SUPPLIED RECORDS

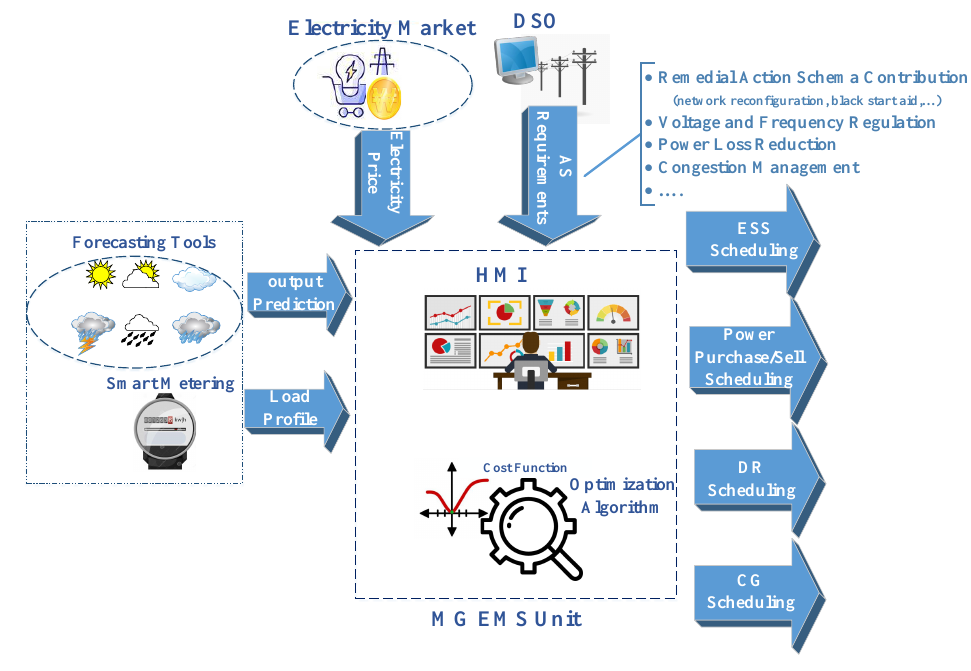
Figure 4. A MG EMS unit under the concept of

...

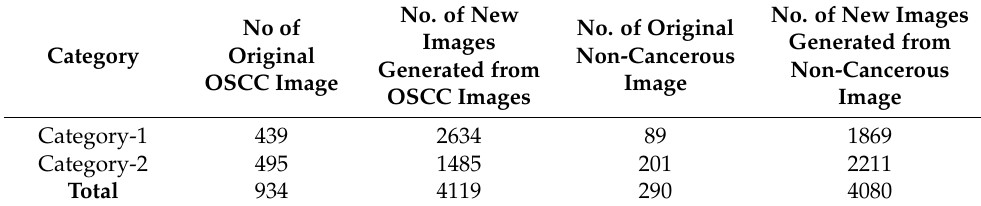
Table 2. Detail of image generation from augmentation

==

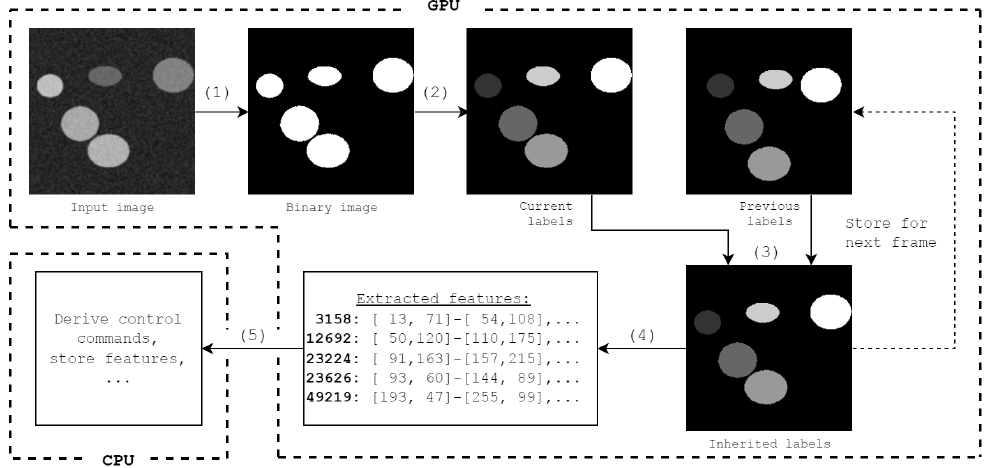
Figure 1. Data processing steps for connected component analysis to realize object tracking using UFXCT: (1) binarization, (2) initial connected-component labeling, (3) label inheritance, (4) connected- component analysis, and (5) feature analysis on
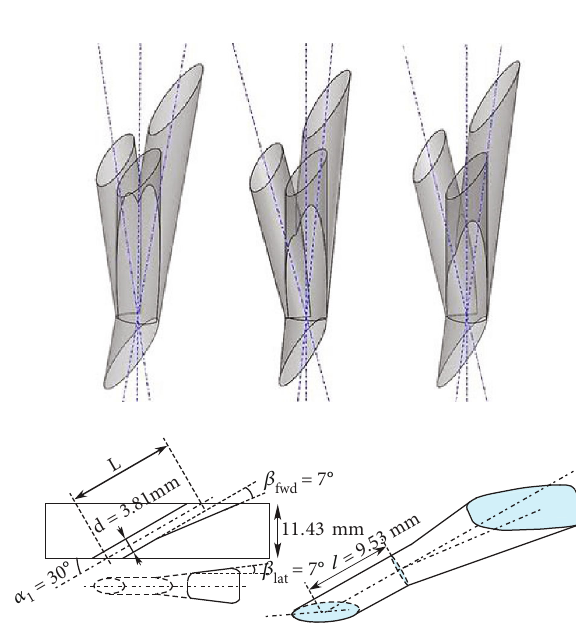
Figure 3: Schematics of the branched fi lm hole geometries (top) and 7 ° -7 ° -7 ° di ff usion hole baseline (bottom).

WHAT IS BEING ASKED
Please filter the listing down to lines that include the word "Figure".

REPLY
Figure 4. A MG EMS unit under the concept of
Figure 1. Data processing steps for connected component analysis to realize object tracking using UFXCT: (1) binarization, (2) initial connected-component labeling, (3) label inheritance, (4) connected- component analysis, and (5) feature analysis on
Figure 3: Schematics of the branched fi lm hole geometries (top) and 7 ° -7 ° -7 ° di ff usion hole baseline (bottom).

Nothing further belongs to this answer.